4.13 Miscellaneous Negatives

And now for everything that I’ve got left in the bag.

  • The two language problem: Sooner or later, you’ll run in to a memory issue, go to Stack Overflow, and be told that the solution is to use a package that lets R talk to C++. Julia claims to have solved this. I don’t know if I believe it.

  • The index in a for loop uses the same environment as its caller, so loops like for(i in 1:10) will overwrite any variable called i in the parent environment and set it to 10 when the loop finishes.

    i <- 2000
    for(i in 1:10){}
    i
    [1] 10

    This sounds awful, but I’ve never encountered it in practice. After all, it sounds like bad practice to use the same variable name for two different things. Apparently the for loops also like to strip attributes, breaking S3 objects, but again, I’ve never encountered this. After all, idiomatic R it to prefer functions like sapply() to for loops.

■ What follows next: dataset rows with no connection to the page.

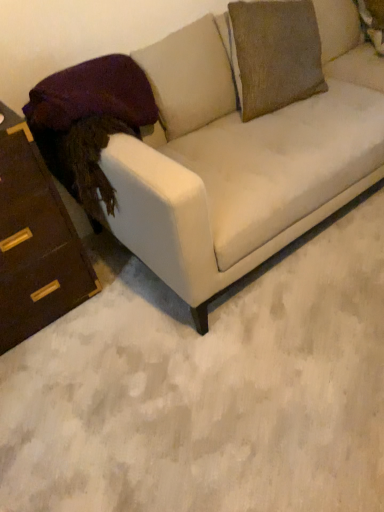
Question: Is matte white couch at center next to velvet purple pillow at left?

Choices:
 (A) yes
 (B) no

Answer: (B)

Question: Does matte white couch at center turn towards velvet purple pillow at left?

Choices:
 (A) yes
 (B) no

Answer: (B)

Question: Is matte white couch at center in front of velvet purple pillow at left?

Choices:
 (A) no
 (B) yes

Answer: (B)

Question: Is matte white couch at center further to camera compared to velvet purple pillow at left?

Choices:
 (A) no
 (B) yes

Answer: (A)

Question: Would you consider matte white couch at center to be distant from velvet purple pillow at left?

Choices:
 (A) no
 (B) yes

Answer: (A)

Question: Is matte white couch at center wider than velvet purple pillow at left?

Choices:
 (A) no
 (B) yes

Answer: (B)

Question: Is brown wood chest of drawers at left shorter than velvet purple pillow at left?

Choices:
 (A) yes
 (B) no

Answer: (B)

Question: From the image's perspective, is brown wood chest of drawers at left on top of velvet purple pillow at left?

Choices:
 (A) no
 (B) yes

Answer: (A)

Question: Can you confirm if brown wood chest of drawers at left is smaller than velvet purple pillow at left?

Choices:
 (A) yes
 (B) no

Answer: (B)

Question: Can you confirm if brown wood chest of drawers at left is positioned to the left of velvet purple pillow at left?

Choices:
 (A) no
 (B) yes

Answer: (B)

Question: Could you tell me if brown wood chest of drawers at left is turned towards velvet purple pillow at left?

Choices:
 (A) no
 (B) yes

Answer: (A)

Question: Are brown wood chest of drawers at left and velvet purple pillow at left beside each other?

Choices:
 (A) no
 (B) yes

Answer: (A)

Question: Does velvet purple pillow at left have a greater height compared to matte white couch at center?

Choices:
 (A) yes
 (B) no

Answer: (B)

  • Advanced R claims that R is a great language to metaprogram. I cannot deny that the Tidyverse is very strong evidence for that, but who would dare metaprogram a language as poorly documented and as inconsistent as I’ve claimed R is? Certainly not me. I can’t even predict R’s behaviour when I’m programming it, never mind metaprogramming! I’ve regretted most of my attempts at doing so. I usually get tripped up by some quirk of R’s string-manipulation facilities and how the strings get parsed as expressions.

  • For a language that was inspired by Scheme, R’s metaprogramming feels very limited. As far as I can tell, aside from the typical operation of building code from text that I’d expect any language to be capable of, it is only used to facilitate the creation of functions that evaluate their arguments in a non-standard way. Usually, this doesn’t go any further than creating an ad-hoc environment where the function’s arguments make sense, despite said arguments having no meaning in the calling environment. Typical examples are with() and modelling functions like lm(), which let you write code like lm(mpg ~ wt, mtcars). Being able to say “let me tell you what data I want you to treat like an environment, so I can refer to its variables as if they were objects in the calling environment” is great, but it’s nowhere near what a Lisp user would expect.

  • The plot() function has some strange defaults. For example, you need to have a plot before you can plot individual points, and it often doesn’t know what to do in terms of how long/wide its axes should be. I also don’t like how “predict mpg from wt” is foo(mpg~wt), but “plot mpg on the y-axis and wt on the x-axis” is plot(wt, mpg). I understand why both options are the way that they are, but it creates unpredictability.

  • I seem to have terrible luck with the documentation for R’s libraries. Even when using popular packages that have been around for years, I often find documentation errors that are so basic that I can’t explain how they’ve gone unnoticed. I’ve seen documentation that reports the wrong return types, imports unnecessary libraries in its example code, and completely fails to mention significant parameters! I try to fix these when I find them, so I can no longer name names, but it’s a source of significant annoyance.

  • Advanced R points out that good R code is rare, but I have a different take on it that I think explains my poor luck with R libraries: Statisticians don’t want to write code or learn GitHub and programmers don’t want to use any more R than they strictly need to. This means that nobody is really doing any bug fixing or even reporting. On the bright side, this makes it very easy to improve other people’s R code and get accepted pull requests.

  • For obscure and maybe machine-dependent C reasons, you will not be able to guess the return value of log(complex(real = Inf, imaginary = Inf)). I also don’t quite like how complex(real = Inf, imaginary = Inf) prints. Seeing Inf+Infi makes me think that I’ve forgotten some variable called “Infi”. Luckily, I’ve never had a reason to really bother with R’s complex numbers.